On sait aujourd’hui que cette publication a été faite avec son consentement, mais on ne peut pas en dire autant des photographies prises en Égypte en 1996, sur lesquelles on le voit très malade quelques jours avant sa mort. Et une nouvelle barrière a été franchie lorsqu’une photo du corps de François Mitterrand dans sa morgue a été publiée, brisant un tabou absolu.
Heureusement, tout sera un peu plus facile sous Jacques Chirac, à l’aise devant l’objectif et qui s’adonne volontiers au jeu du photographe, sous l’œil bienveillant de sa fille Claude qui contrôle ses communications et qui permet ne serait-ce qu’une intrusion dans sa vie privée. vie, permettant à Paris Match de montrer en 2000 « le grand-père du président » avec son petit-fils.
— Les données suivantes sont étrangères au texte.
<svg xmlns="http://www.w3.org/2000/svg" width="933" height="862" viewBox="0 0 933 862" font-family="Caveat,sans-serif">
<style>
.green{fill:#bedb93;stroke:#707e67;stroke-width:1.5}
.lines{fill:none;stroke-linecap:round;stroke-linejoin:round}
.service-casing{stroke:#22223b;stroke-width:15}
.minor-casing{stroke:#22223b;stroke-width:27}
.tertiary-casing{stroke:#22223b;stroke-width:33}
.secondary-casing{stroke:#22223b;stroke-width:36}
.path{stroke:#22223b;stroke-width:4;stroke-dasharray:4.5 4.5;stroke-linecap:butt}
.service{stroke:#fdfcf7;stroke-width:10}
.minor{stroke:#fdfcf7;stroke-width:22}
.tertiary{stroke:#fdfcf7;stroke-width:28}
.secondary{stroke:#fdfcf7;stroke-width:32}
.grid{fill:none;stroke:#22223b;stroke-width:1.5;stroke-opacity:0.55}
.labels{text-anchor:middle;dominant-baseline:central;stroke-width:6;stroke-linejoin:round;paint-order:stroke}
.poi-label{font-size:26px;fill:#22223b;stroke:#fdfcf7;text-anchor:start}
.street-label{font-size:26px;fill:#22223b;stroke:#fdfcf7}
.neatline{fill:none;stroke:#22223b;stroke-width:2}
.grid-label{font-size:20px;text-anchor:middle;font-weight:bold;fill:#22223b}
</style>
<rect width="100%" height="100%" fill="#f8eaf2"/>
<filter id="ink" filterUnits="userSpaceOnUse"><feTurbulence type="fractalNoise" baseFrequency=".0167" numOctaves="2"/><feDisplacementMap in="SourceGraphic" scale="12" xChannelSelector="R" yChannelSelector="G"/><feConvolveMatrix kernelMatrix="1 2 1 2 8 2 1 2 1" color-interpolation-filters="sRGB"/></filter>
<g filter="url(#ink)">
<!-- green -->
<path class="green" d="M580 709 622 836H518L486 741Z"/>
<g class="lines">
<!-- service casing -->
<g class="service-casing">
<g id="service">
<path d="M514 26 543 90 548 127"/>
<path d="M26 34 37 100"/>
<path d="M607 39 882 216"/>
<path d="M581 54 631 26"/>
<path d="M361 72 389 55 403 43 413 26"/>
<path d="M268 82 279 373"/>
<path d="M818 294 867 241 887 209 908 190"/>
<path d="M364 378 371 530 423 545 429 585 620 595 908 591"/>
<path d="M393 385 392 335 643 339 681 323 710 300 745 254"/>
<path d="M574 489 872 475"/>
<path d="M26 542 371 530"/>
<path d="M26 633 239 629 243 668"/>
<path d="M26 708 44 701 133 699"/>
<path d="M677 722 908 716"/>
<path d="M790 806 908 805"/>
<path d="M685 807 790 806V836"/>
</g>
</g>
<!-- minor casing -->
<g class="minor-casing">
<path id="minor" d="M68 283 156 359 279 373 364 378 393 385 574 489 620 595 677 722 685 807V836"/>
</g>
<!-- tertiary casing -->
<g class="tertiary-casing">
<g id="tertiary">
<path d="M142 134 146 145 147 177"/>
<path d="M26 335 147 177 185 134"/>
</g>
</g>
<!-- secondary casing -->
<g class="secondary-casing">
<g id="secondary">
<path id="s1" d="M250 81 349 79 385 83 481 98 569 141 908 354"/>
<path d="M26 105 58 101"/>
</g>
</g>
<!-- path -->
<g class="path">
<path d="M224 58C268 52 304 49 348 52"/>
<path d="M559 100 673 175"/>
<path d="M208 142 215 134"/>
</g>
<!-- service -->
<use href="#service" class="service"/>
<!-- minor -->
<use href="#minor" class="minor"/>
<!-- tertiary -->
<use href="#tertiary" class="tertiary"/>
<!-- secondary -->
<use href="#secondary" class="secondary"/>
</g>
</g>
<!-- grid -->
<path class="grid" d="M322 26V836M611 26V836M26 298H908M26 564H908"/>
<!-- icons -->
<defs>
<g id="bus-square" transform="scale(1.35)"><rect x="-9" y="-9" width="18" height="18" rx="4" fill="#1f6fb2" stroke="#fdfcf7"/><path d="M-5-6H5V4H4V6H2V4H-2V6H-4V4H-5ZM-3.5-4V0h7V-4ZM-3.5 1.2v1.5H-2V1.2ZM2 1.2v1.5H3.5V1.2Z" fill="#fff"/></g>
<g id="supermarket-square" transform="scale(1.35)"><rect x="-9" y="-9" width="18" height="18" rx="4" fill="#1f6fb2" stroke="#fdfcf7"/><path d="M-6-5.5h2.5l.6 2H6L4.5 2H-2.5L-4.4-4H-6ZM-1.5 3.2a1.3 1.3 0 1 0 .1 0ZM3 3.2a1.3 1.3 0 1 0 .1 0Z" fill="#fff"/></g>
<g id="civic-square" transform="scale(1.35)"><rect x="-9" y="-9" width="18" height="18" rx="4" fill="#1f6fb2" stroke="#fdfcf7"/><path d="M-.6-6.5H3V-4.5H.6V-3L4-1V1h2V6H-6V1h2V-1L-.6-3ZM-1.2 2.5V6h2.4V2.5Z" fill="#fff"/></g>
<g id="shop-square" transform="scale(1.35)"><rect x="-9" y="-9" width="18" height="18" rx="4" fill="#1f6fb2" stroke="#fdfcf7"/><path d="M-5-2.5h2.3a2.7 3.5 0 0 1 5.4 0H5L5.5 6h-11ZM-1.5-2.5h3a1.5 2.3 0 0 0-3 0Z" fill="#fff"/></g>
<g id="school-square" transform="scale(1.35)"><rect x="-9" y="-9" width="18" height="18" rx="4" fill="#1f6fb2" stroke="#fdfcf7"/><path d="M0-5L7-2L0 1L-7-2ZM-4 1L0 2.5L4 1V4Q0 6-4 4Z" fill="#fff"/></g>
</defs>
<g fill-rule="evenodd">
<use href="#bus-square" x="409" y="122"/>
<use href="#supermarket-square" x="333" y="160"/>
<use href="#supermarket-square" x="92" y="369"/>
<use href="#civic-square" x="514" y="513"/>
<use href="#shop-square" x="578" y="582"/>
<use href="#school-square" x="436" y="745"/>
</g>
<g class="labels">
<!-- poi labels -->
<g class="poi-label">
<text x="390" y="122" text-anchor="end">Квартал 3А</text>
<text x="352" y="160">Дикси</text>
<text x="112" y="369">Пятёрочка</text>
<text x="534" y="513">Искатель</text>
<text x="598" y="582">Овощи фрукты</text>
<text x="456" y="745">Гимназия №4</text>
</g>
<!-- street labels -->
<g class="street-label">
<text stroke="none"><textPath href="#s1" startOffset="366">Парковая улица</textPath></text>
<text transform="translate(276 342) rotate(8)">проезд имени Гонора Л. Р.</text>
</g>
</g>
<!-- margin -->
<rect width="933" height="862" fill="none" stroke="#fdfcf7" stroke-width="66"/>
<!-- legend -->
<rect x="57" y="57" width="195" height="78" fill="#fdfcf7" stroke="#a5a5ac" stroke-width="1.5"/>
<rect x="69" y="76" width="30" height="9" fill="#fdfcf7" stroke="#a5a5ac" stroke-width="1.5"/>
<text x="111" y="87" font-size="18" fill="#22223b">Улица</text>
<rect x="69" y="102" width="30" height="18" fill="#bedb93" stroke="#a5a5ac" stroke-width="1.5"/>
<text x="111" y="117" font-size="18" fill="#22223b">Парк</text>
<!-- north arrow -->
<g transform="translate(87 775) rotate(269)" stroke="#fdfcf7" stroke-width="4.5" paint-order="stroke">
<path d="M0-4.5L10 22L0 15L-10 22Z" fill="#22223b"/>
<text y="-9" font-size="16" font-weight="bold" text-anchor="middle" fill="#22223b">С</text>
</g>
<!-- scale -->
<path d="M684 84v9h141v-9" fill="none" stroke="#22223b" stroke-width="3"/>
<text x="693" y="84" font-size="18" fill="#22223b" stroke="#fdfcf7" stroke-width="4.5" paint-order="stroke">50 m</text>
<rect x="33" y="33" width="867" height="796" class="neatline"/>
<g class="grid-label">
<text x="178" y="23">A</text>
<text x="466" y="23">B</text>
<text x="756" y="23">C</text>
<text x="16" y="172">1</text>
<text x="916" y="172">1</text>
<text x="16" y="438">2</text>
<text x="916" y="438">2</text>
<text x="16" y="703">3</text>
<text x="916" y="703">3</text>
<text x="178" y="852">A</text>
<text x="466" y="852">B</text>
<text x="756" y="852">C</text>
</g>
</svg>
Nous entrons dans une ère de proximité : les hommes politiques deviennent des célébrités comme tout le monde.
Engrenages de nationalisation
Et rien n’illustre mieux ce changement que le mandat du successeur de Jacques Chirac. Pendant cinq ans, Nicolas Sarkozy a activement contribué à la nationalisation de la vie politique en agissant devant des photographes. Mais depuis 2007, son couple défraye la chronique à son insu dans les tabloïds, qui ont révélé la relation entre Cécilia Sarkozy et Richard Attias.
Le documentaire raconte que le président de l’époque a sollicité son ami Arnaud Lagardère, le propriétaire du magazine chargé de publier les photos du couple, et a reçu la tête du réalisateur de Paris Match Alain Genestar. Laurence Pieau, directrice à l’époque du magazine Closer nouvellement lancé (2005), évoque l’ère des feuilletons télévisés au sommet de l’État, qui se poursuit avec des photos du couple Sarkozy-Bruni à Disneyland, dont Christophe Barbier transmet la publication dans L’Express.
Pour l’expert interrogé dans le documentaire, cet âge d’or des paparazzi marque une très forte désacralisation de la présidence, un processus qui se poursuit sous le mandat de François Hollande. Quiconque se dit « président normal » est à la portée de tous les photographes et se trompe en croyant qu’il a encore droit à un semblant de liberté et d’intimité.
Mais ce n’est pas un citoyen comme les autres, et le documentaire donne la parole aux paparazzis qui ont surpris François Hollande en flagrant délit à la sortie de l’immeuble Julie Gayet, avec son fameux scooter et son absence du dispositif de sécurité adapté pour l’être. controversé. Closer consacre neuf unes à cette incroyable affaire et le magazine doit être réimprimé : Laurence Pieau parle d’hystérie totale et d’un moment clé pour la presse publique, qui change de statut en montrant pour la première fois le président dans le train en train de tromper sa compagne .
Les conséquences désastreuses de cet épisode pour la popularité de François Hollande ont sans doute incité son successeur à adopter une attitude beaucoup plus prudente. Les intervenants du documentaire décrivent ainsi la communication verrouillée d’Emmanuel Macron, avec les paparazzi officiellement renvoyés par les pouvoirs de photographies autorisées en coopération avec l’Elysée, qui communique sur les réseaux sociaux. Changement d’époque : après quinze ans de nationalisation outrancière de la vie politique, ce phénomène s’est-il enfin retourné contre les paparazzi ?
Présidents et paparazzi, un documentaire disponible sur PLANÈTE+.